Lil Pump singles chronology
| "Flex Like Ouu" (2017) | "D Rose" (2017) | "Molly" (2017) |

Music video
- "D Rose" on YouTube

= D Rose (song) =

Single by Lil Pump

"D Rose" is a song by American rapper Lil Pump, and the third single from his self-titled debut album (2017). It was released on June 9, 2017 through SoundCloud along with his song "Flex Like Ouu", after a music video directed by Cole Bennett was previously released on January 30, 2017. The song is named after basketball player Derrick Rose.

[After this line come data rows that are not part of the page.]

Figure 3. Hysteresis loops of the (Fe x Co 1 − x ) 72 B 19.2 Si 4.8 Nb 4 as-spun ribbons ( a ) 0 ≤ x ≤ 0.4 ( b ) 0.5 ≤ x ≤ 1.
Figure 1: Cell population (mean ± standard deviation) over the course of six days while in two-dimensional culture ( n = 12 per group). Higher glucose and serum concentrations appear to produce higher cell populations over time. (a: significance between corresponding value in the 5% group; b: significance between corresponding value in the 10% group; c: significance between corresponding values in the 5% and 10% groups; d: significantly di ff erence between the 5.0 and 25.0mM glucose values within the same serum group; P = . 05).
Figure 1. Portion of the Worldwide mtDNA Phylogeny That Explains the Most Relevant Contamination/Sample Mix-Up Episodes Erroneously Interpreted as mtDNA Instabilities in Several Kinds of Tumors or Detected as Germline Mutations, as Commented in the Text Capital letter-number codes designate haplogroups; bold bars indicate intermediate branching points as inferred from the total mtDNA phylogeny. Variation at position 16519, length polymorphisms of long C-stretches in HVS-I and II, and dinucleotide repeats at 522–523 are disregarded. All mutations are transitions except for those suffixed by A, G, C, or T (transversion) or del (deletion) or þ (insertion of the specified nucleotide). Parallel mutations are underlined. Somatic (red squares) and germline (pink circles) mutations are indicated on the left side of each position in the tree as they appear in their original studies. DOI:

Along with his songs "Boss" and "Gucci Gang", the song helped Lil Pump gain attention, amassing over 30 million plays on SoundCloud.

==Critical reception==
Paul Thompson of Complex wrote, "'D Rose' is appropriately dreamlike, but the beat does most of the heavy lifting, with Pump's vocals punching in left and right and feeling around for a pocket that never quite reveals itself to him."

==Charts==

| Chart (2017) | Peak position |
|---|---|
| US Bubbling Under Hot 100 (Billboard) | 8 |
| US Hot R&B/Hip-Hop Songs (Billboard) | 48 |

==Certifications==

| Region | Certification | Certified units/sales |
| United States (RIAA) | Platinum | 1,000,000^{‡} |
^{‡} Sales+streaming figures based on certification alone.